▶ **THE PROBLEM**
Leave out the pictures and copy every record exactly.

▶ **Bounding box prediction data**
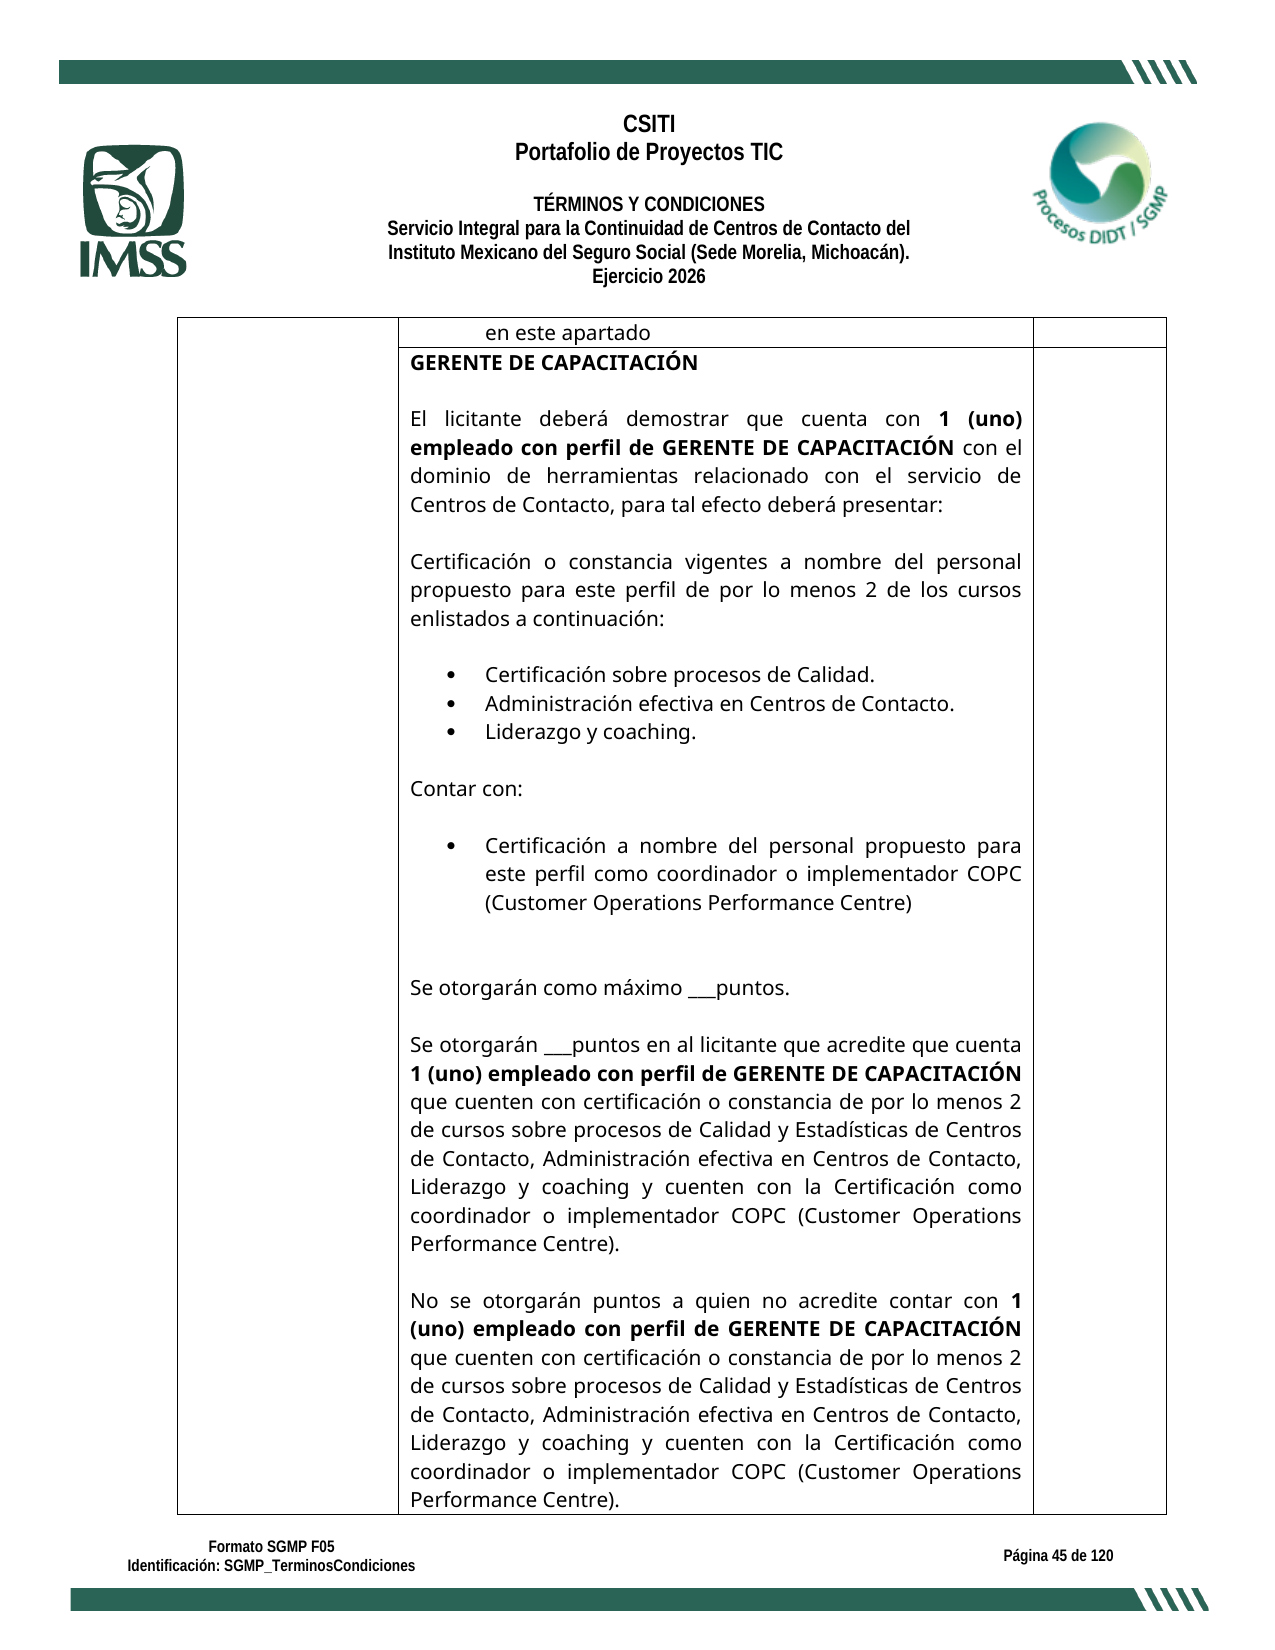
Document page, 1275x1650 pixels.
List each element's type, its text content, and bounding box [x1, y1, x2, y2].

picture [78, 143, 187, 277]
table_cell [1034, 318, 1166, 347]
table_cell GERENTE DE CAPACITACIÓN El licitante deberá demostrar que cuenta con 1 (uno) empleado con perfil de GERENTE DE CAPACITACIÓN con el dominio de herramientas relacionado con el servicio de Centros de Contacto, para tal efecto deberá presentar: Certificación o constancia vigentes a nombre del personal propuesto para este perfil de por lo menos 2 de los cursos enlistados a continuación: Certificación sobre procesos de Calidad. Administración efectiva en Centros de Contacto. Liderazgo y coaching. Contar con: Certificación a nombre del personal propuesto para este perfil como coordinador o implementador COPC (Customer Operations Performance Centre) Se otorgarán como máximo ___puntos. Se otorgarán ___puntos en al licitante que acredite que cuenta 1 (uno) empleado con perfil de GERENTE DE CAPACITACIÓN que cuenten con certificación o constancia de por lo menos 2 de cursos sobre procesos de Calidad y Estadísticas de Centros de Contacto, Administración efectiva en Centros de Contacto, Liderazgo y coaching y cuenten con la Certificación como coordinador o implementador COPC (Customer Operations Performance Centre). No se otorgarán puntos a quien no acredite contar con 1 (uno) empleado con perfil de GERENTE DE CAPACITACIÓN que cuenten con certificación o constancia de por lo menos 2 de cursos sobre procesos de Calidad y Estadísticas de Centros de Contacto, Administración efectiva en Centros de Contacto, Liderazgo y coaching y cuenten con la Certificación como coordinador o implementador COPC (Customer Operations Performance Centre). No se otorgarán puntos a quien no acredite contar con la documentación solicitada. No se otorgará puntaje: Cuando la documentación sea entregada de forma parcial o sea ilegible. Cuando la documentación no cumpla con lo solicitado en este apartado. [399, 348, 1033, 1514]
table_cell [1034, 348, 1166, 1514]
picture [70, 1588, 1209, 1611]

▶ **RESULT FOR THIS TASK**
Document page, 1275x1650 pixels.
List each element's type, its text content, and bounding box [x1, y1, x2, y2].

picture [78, 143, 187, 277]
table_cell [1034, 318, 1166, 347]
table_cell GERENTE DE CAPACITACIÓN El licitante deberá demostrar que cuenta con 1 (uno) empleado con perfil de GERENTE DE CAPACITACIÓN con el dominio de herramientas relacionado con el servicio de Centros de Contacto, para tal efecto deberá presentar: Certificación o constancia vigentes a nombre del personal propuesto para este perfil de por lo menos 2 de los cursos enlistados a continuación: Certificación sobre procesos de Calidad. Administración efectiva en Centros de Contacto. Liderazgo y coaching. Contar con: Certificación a nombre del personal propuesto para este perfil como coordinador o implementador COPC (Customer Operations Performance Centre) Se otorgarán como máximo ___puntos. Se otorgarán ___puntos en al licitante que acredite que cuenta 1 (uno) empleado con perfil de GERENTE DE CAPACITACIÓN que cuenten con certificación o constancia de por lo menos 2 de cursos sobre procesos de Calidad y Estadísticas de Centros de Contacto, Administración efectiva en Centros de Contacto, Liderazgo y coaching y cuenten con la Certificación como coordinador o implementador COPC (Customer Operations Performance Centre). No se otorgarán puntos a quien no acredite contar con 1 (uno) empleado con perfil de GERENTE DE CAPACITACIÓN que cuenten con certificación o constancia de por lo menos 2 de cursos sobre procesos de Calidad y Estadísticas de Centros de Contacto, Administración efectiva en Centros de Contacto, Liderazgo y coaching y cuenten con la Certificación como coordinador o implementador COPC (Customer Operations Performance Centre). No se otorgarán puntos a quien no acredite contar con la documentación solicitada. No se otorgará puntaje: Cuando la documentación sea entregada de forma parcial o sea ilegible. Cuando la documentación no cumpla con lo solicitado en este apartado. [399, 348, 1033, 1514]
table_cell [1034, 348, 1166, 1514]
picture [70, 1588, 1209, 1611]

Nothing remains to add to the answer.